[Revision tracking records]
========================================================================

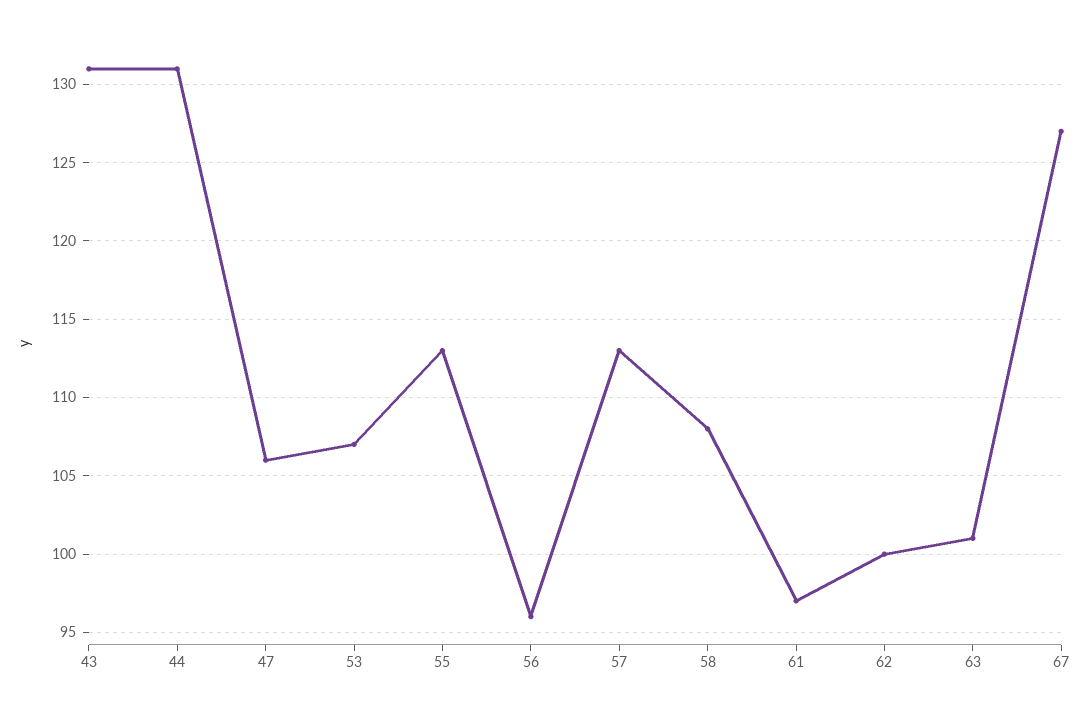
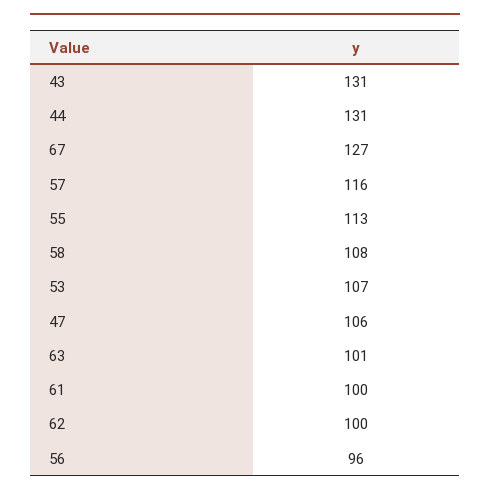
  {
    "43": 131,
    "44": 131,
    "47": 106,
    "53": 107,
    "55": 113,
    "56": 96,
-   "57": 113,
+   "57": 116,
    "58": 108,
-   "61": 97,
+   "61": 100,
    "62": 100,
    "63": 101,
    "67": 127
  }

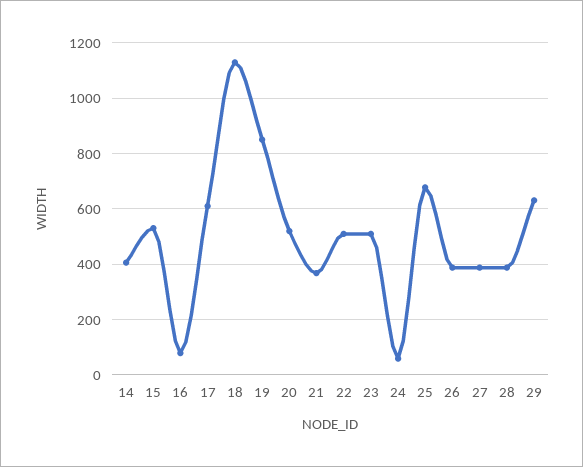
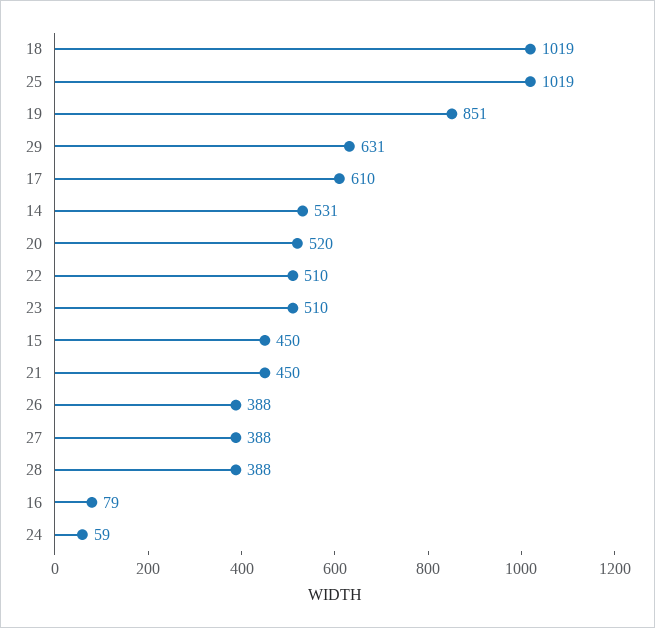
  {
-   "14": 400,
+   "14": 531,
-   "15": 525,
+   "15": 450,
    "16": 79,
    "17": 610,
-   "18": 1125,
+   "18": 1019,
    "19": 851,
    "20": 520,
-   "21": 375,
+   "21": 450,
    "22": 510,
    "23": 510,
    "24": 59,
-   "25": 675,
+   "25": 1019,
    "26": 388,
    "27": 388,
    "28": 388,
    "29": 631
  }

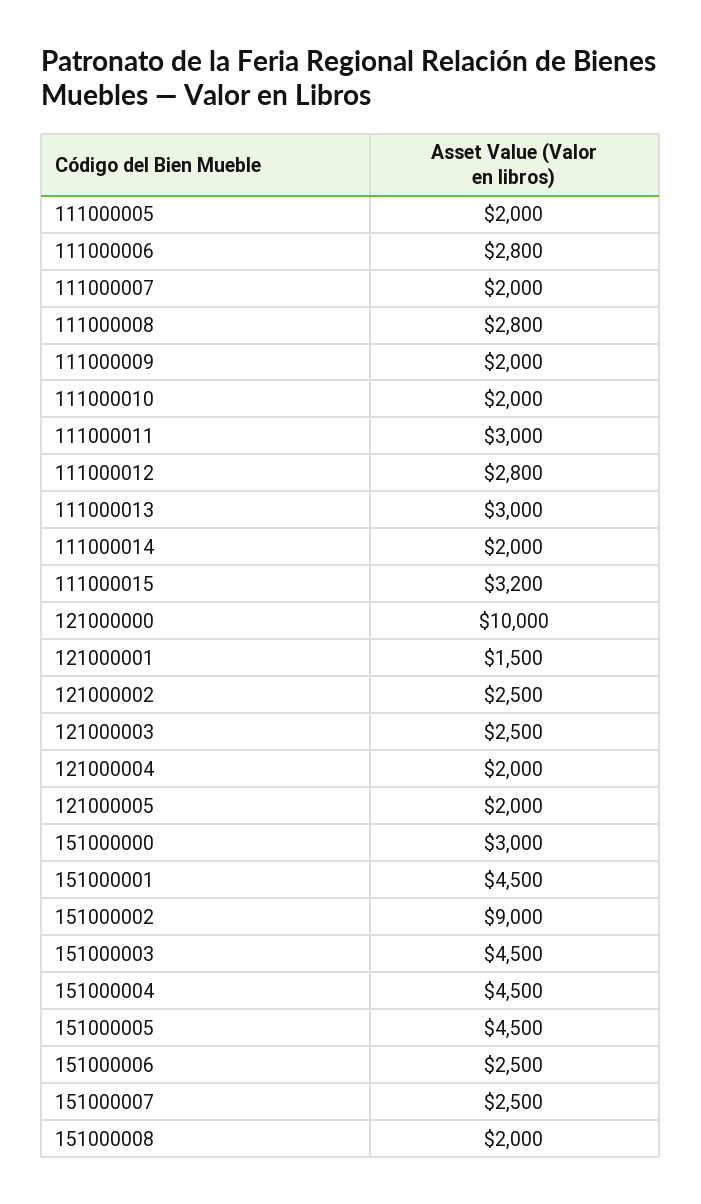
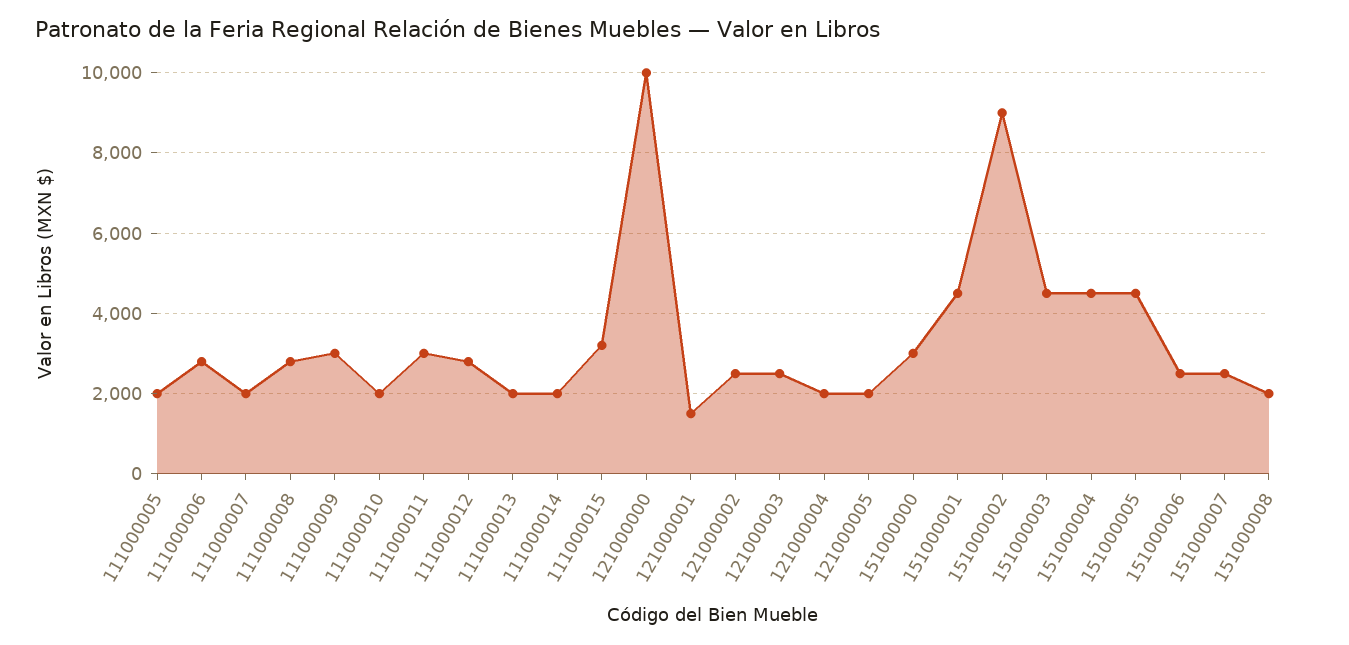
  {
    "111000005": 2000,
    "111000006": 2800,
    "111000007": 2000,
    "111000008": 2800,
-   "111000009": 2000,
+   "111000009": 3000,
    "111000010": 2000,
    "111000011": 3000,
    "111000012": 2800,
-   "111000013": 3000,
+   "111000013": 2000,
    "111000014": 2000,
    "111000015": 3200,
    "121000000": 10000,
    "121000001": 1500,
    "121000002": 2500,
    "121000003": 2500,
    "121000004": 2000,
    "121000005": 2000,
    "151000000": 3000,
    "151000001": 4500,
    "151000002": 9000,
    "151000003": 4500,
    "151000004": 4500,
    "151000005": 4500,
    "151000006": 2500,
    "151000007": 2500,
    "151000008": 2000
  }

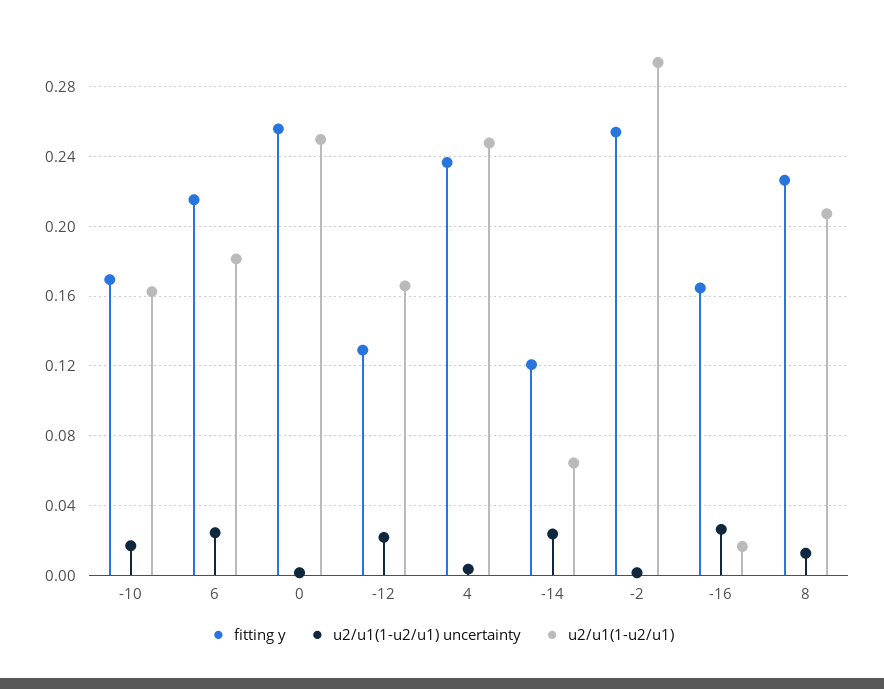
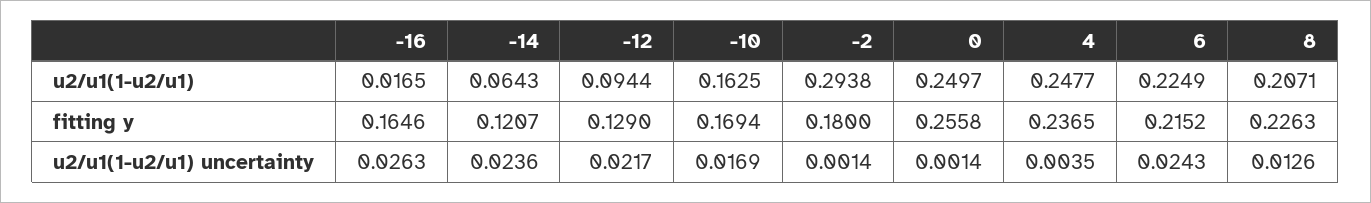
  {
    "fitting y": {
      "-10": 0.1694,
      "6": 0.2152,
      "0": 0.2558,
      "-12": 0.129,
      "4": 0.2365,
      "-14": 0.1207,
-     "-2": 0.255,
+     "-2": 0.18,
      "-16": 0.1646,
      "8": 0.2263
    },
    "u2/u1(1-u2/u1) uncertainty": {
      "-10": 0.0169,
      "6": 0.0243,
      "0": 0.0014,
      "-12": 0.0217,
      "4": 0.0035,
      "-14": 0.0236,
      "-2": 0.0014,
      "-16": 0.0263,
      "8": 0.0126
    },
    "u2/u1(1-u2/u1)": {
      "-10": 0.1625,
-     "6": 0.18,
+     "6": 0.2249,
      "0": 0.2497,
-     "-12": 0.165,
+     "-12": 0.0944,
      "4": 0.2477,
      "-14": 0.0643,
      "-2": 0.2938,
      "-16": 0.0165,
      "8": 0.2071
    }
  }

========================================================================

Directive — A verbatim transcription of the records, pictures excluded, is the required output.

Finished task —
  {
    "43": 131,
    "44": 131,
    "47": 106,
    "53": 107,
    "55": 113,
    "56": 96,
-   "57": 113,
+   "57": 116,
    "58": 108,
-   "61": 97,
+   "61": 100,
    "62": 100,
    "63": 101,
    "67": 127
  }

  {
-   "14": 400,
+   "14": 531,
-   "15": 525,
+   "15": 450,
    "16": 79,
    "17": 610,
-   "18": 1125,
+   "18": 1019,
    "19": 851,
    "20": 520,
-   "21": 375,
+   "21": 450,
    "22": 510,
    "23": 510,
    "24": 59,
-   "25": 675,
+   "25": 1019,
    "26": 388,
    "27": 388,
    "28": 388,
    "29": 631
  }

  {
    "111000005": 2000,
    "111000006": 2800,
    "111000007": 2000,
    "111000008": 2800,
-   "111000009": 2000,
+   "111000009": 3000,
    "111000010": 2000,
    "111000011": 3000,
    "111000012": 2800,
-   "111000013": 3000,
+   "111000013": 2000,
    "111000014": 2000,
    "111000015": 3200,
    "121000000": 10000,
    "121000001": 1500,
    "121000002": 2500,
    "121000003": 2500,
    "121000004": 2000,
    "121000005": 2000,
    "151000000": 3000,
    "151000001": 4500,
    "151000002": 9000,
    "151000003": 4500,
    "151000004": 4500,
    "151000005": 4500,
    "151000006": 2500,
    "151000007": 2500,
    "151000008": 2000
  }

  {
    "fitting y": {
      "-10": 0.1694,
      "6": 0.2152,
      "0": 0.2558,
      "-12": 0.129,
      "4": 0.2365,
      "-14": 0.1207,
-     "-2": 0.255,
+     "-2": 0.18,
      "-16": 0.1646,
      "8": 0.2263
    },
    "u2/u1(1-u2/u1) uncertainty": {
      "-10": 0.0169,
      "6": 0.0243,
      "0": 0.0014,
      "-12": 0.0217,
      "4": 0.0035,
      "-14": 0.0236,
      "-2": 0.0014,
      "-16": 0.0263,
      "8": 0.0126
    },
    "u2/u1(1-u2/u1)": {
      "-10": 0.1625,
-     "6": 0.18,
+     "6": 0.2249,
      "0": 0.2497,
-     "-12": 0.165,
+     "-12": 0.0944,
      "4": 0.2477,
      "-14": 0.0643,
      "-2": 0.2938,
      "-16": 0.0165,
      "8": 0.2071
    }
  }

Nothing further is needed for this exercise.